“Good code is thoughtful and written to achieve a specific goal”

I feel like all developers should have an answer to this question so this is mine (for now).

As I progress through my career the answer to this question has changed considerably. Early on it was likely a few pages of notes about how functions should be named, the max line length of functions, etc. Later, it may have referenced Uncle Bob or some coding philosophy, maybe even tests! More recently, it focuses on being able to pick up some existing code and work with it. Maybe in the future I will shorten it to simply “code”.

You’ll notice that as time goes on, my definition has become more terse. Good code comes in many shapes and sizes. It’s often none of the things traditionally associated with clean code such as good naming or concise functions. It might be a messy 500-line function with 3-letter variable acronyms everywhere. The shared thread for me in all good code is that it was written with some thought and written to achieve a goal.

Thoughtful

The first part of my definition is that whoever wrote it should have put some amount of thought and care into writing it. What I mean by thought is some consideration into how this code might fit into the code base, and how it might be used or expanded on in the future.

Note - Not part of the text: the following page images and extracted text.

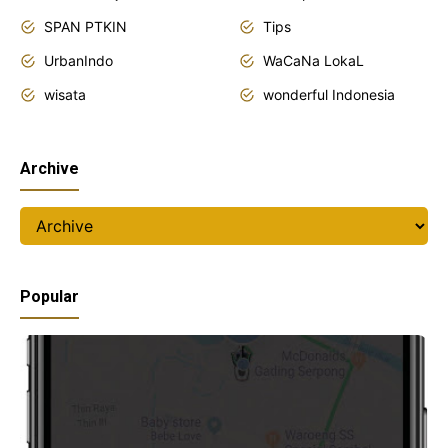
SPAN PTKIN
Tips
UrbanIndo
WaCaNa LokaL
wisata
wonderful Indonesia
Archive
Popular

This does not mean that the code needs to be covered by tests, follow any specific principles, or even be easy to understand.

Consider a sorting algorithm. The code here is typically very nested with single letter variable names. This is fine here as the focus of these functions is performance. It is also unlikely to be modified heavily in the future so doesn’t need to be easy to pick up and is best in its raw form.

Then consider some central business logic for choosing which customers should receive which marketing emails on a schedule. This code should hold very different properties from the sorting algorithm as it is highly likely to change in a variety of ways. Maybe in the future, it will need additional email providers, maybe it will need to include SMS, or maybe it will have to pass additional data. This code should be easy to understand and modify, with consideration paid to how those changes might look and be implemented.

A specific goal

Here are some example goals:

  • This code should be easily expandable to add extra reports in the future
  • This code should have a clean interface and be hidden away so as not to detract from the rest of the system
  • This code should be as thoroughly tested as possible as it cannot fail
  • This code should allow us to move quickly and test this feature in production as quickly as possible

All of those are good goals. Where the trouble lies is if you try to target conflicting goals in one swoop, e.g. the classic this needs to be fast AND well tested AND extensible. Building real quality takes time so by moving quickly we comprimise the code and mix the meaning of what we produce. This always leads to terrible code.